The result from these efforts, of course, is an informal, devil-may-care feeling for much of my garden, but occasionally even the best-behaved child needs a haircut lest the grandmother (or in the case of shrubs, Mrs. ProfessorRoush), think we are bad parents.
Take the 'New Hampshire Gold' forsythia pictured above both pre- and post-bloom. It had a very nice, prolific bloom this spring, but, as forsythia are prone to, once the flowers are gone, I've got an airy, messy green blob squatting on my landscape. This year, one of my planned spring garden chores was to prune the forsythia, and along the way remove the many suckers threatening to spread the bush on into Nebraska.

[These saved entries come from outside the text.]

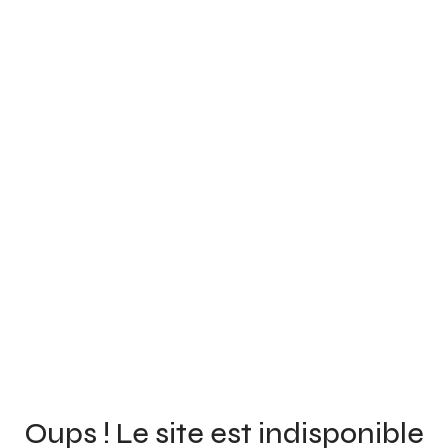
Oups ! Le site est indisponible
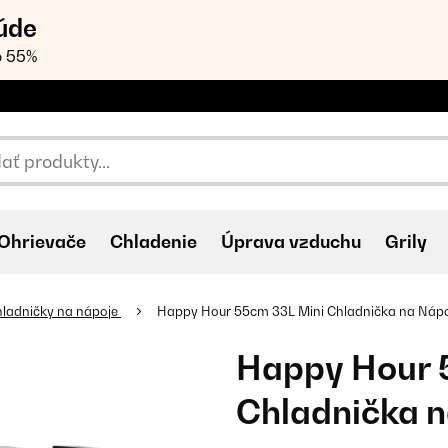
úde
o 55%
Ohrievače
Chladenie
Úprava vzduchu
Grily
ladničky na nápoje
Happy Hour 55cm 33L Mini Chladnička na Nápo
Happy Hour 
Chladnička n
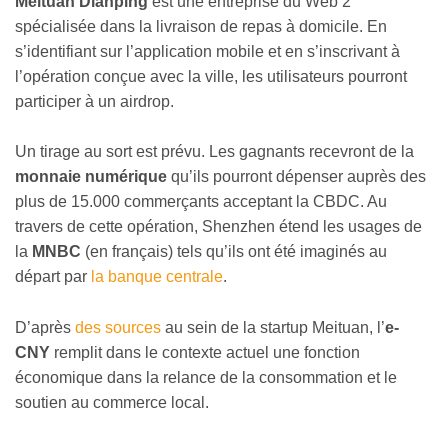
Meituan Dianping
est une entreprise du Web 2
spécialisée dans la livraison de repas à domicile. En
s’identifiant sur l’application mobile et en s’inscrivant à
l’opération conçue avec la ville, les utilisateurs pourront
participer à un airdrop.
Un tirage au sort est prévu. Les gagnants recevront de la
monnaie numérique
qu’ils pourront dépenser auprès des
plus de 15.000 commerçants acceptant la CBDC. Au
travers de cette opération, Shenzhen étend les usages de
la
MNBC
(en français) tels qu’ils ont été imaginés au
départ par
la banque centrale
.
D’après
des sources
au sein de la startup Meituan, l’
e-
CNY
remplit dans le contexte actuel une fonction
économique dans la relance de la consommation et le
soutien au commerce local.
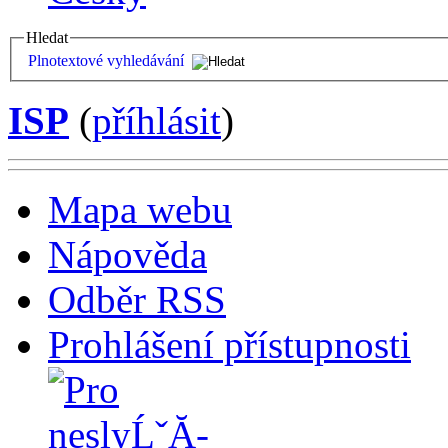
Hledat
Plnotextové vyhledávání
ISP
(
příhlásit
)
Mapa webu
Nápověda
Odběr RSS
Prohlášení přístupnosti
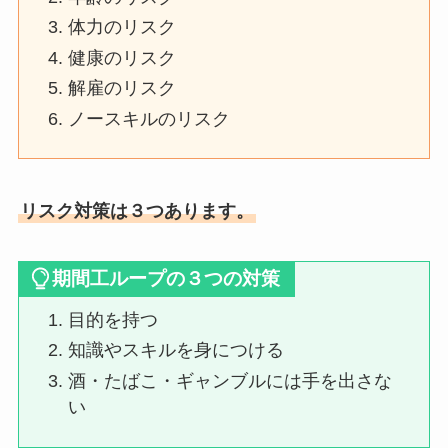
体力のリスク
健康のリスク
解雇のリスク
ノースキルのリスク
リスク対策は３つあります。
期間工ループの３つの対策
目的を持つ
知識やスキルを身につける
酒・たばこ・ギャンブルには手を出さな
い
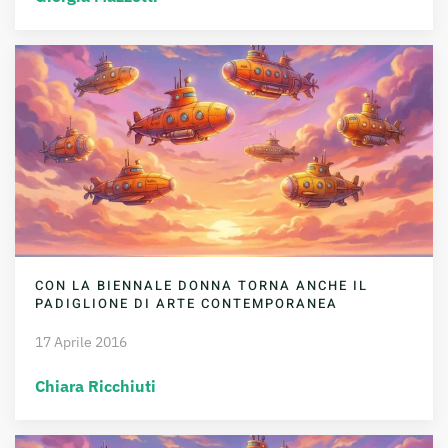
CON LA BIENNALE DONNA TORNA ANCHE IL
PADIGLIONE DI ARTE CONTEMPORANEA
17 Aprile 2016
Chiara Ricchiuti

So, I'll ask you to make the call. Pre-pruning is on the right, post-pruning from the same angle on the left below. Did I do a good thing this spring, or did I capitulate to group-think and ruin the natural lines of the plant? Should I have gone further and made a box turtle or an elephant out of the unshaped mass? Mrs. ProfessorRoush has already weighed in and is definitely on the "haircut" side, but then, she always wants my garden to be neater than I'm prone to keep it.
Most important to ProfessorRoush, of course, will be the effect my pruning has for the next bloom of this shrub. I'm hoping that the experts are right and the shrub fills in and has more bloom and is more compact. Time, as always in a garden, will tell.